If you are thinking of acquiring a home and you need to finance it with a mortgage loan you should know the different interest rates offered by mortgages as well as the evolution of them in order to decide.
What are the different interest rates of a mortgage
The most common classification of mortgage loans is that it is carried out according to the interest rate applied . Thus they exist:
Fixed interest mortgages
Fixed-interest mortgages are those where the interest rate remains unchanged throughout the life of the loan. This implies that the quota is always the same and does not vary based on changes in interest rates.
- In favor: it provides security.
- It is usually a higher type than the variable
- If interest rates fall there is no benefit against:
Variable interest mortgages
Are those loans where the interest rate is made up of a differential , that is, a little percentage, added to a benchmark . The most commonly used benchmark is the Euribor. Thus, the fees will vary when the Euribor does. You can finish the loan by paying a larger or smaller fee than when you hired it.
Variations in the benchmark are not transferred immediately, but based on the periodicity that has been set for such revisions. Thus, for example, if the Euribor falls by 0.10% in February, it will have no effect on your installments until your interest rate is revised, which if it is semi-annual, it will be in June.
- In favor: You can get very advantageous mortgage interest rates
- Against: Uncertainty
Mixed interest mortgages
It is the mortgages that mix the two fixed and variable interest rates . The first years are usually at a fixed interest rate and after that period it becomes variable with a reference rate as we have explained in variable mortgages.
- For and against: the same as in the fixed and variable interest rate, however, by combining both in different periods, the risks are more diluted.
It is a mortgage loan where the interest rate is variable and the installments constant . Thus, changes in interest rates translate into more or less life of the loan. When the rates fall, the term of the loans is shortened and if the interest rate rises, the term will be extended.

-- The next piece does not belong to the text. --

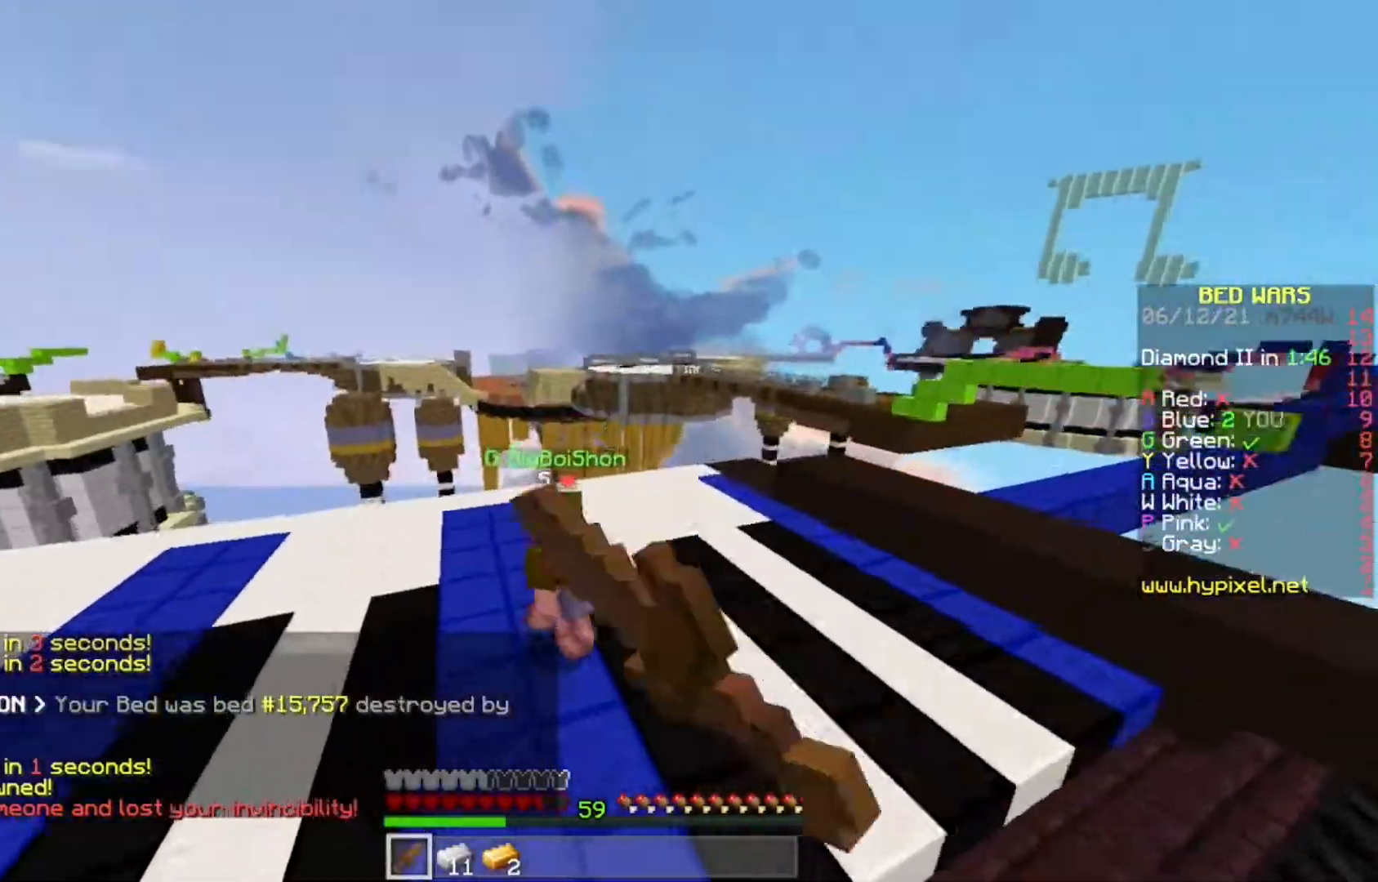
{"keys": ["w"], "mouse": ["left"], "events": [[33, "d", "up"], [50, "mouse_left", "down"], [117, "mouse_left", "up"], [183, "mouse_left", "down"], [267, "a", "down"], [433, "a", "up"]]}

- In favor: security in the monthly fee
- Against: Uncertainty in the term of loan termination
Which is better for me, a fixed or variable interest mortgage?
Answering this question is not a simple task. To be able to decide well what is the interest rate of the mortgage that suits you, you have to analyze internal factors of your finances and your domestic economy, as well as external factors of the economy, even global.

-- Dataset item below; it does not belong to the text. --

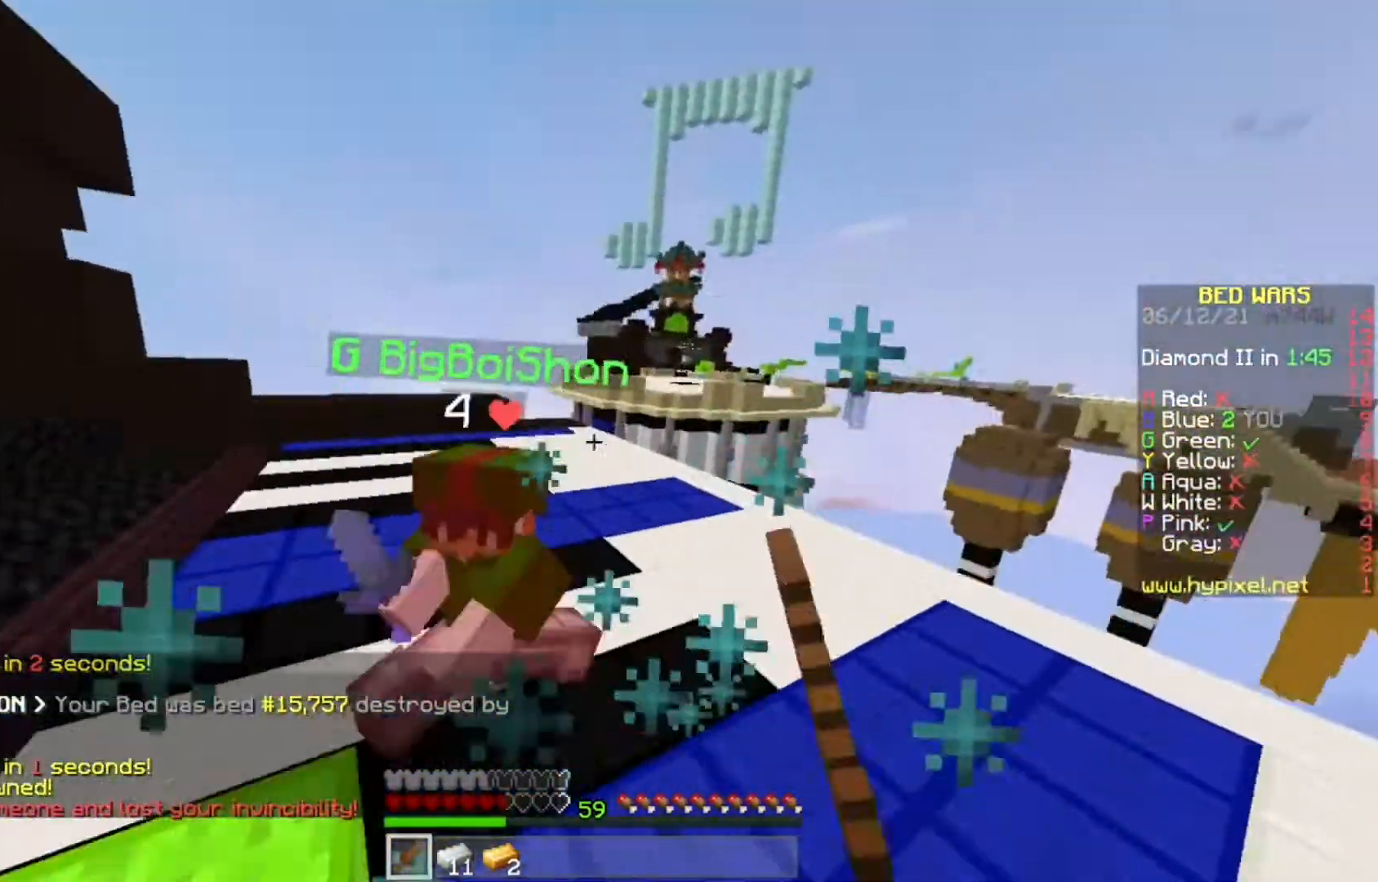
{"keys": ["w"], "mouse": ["left"], "events": [[83, "mouse_left", "up"], [150, "mouse_left", "down"], [267, "a", "up"]]}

We can help you optimize your domestic finances in our Personal Savings and Finance section.
Regarding the evolution of the mortgage market , it seems that the trend is that this fall interest rates will continue to fall and fixed-rate mortgages can reach below 2%.
Lately, a multitude of tools have proliferated that simulate the expenses and fees of a mortgage loan, such as the Mortgage Association simulator, which can help you get an idea of the operation.
Be that as it may, remember that you should advise yourself well before signing a mortgage because it is a time-consuming operation and a great commitment.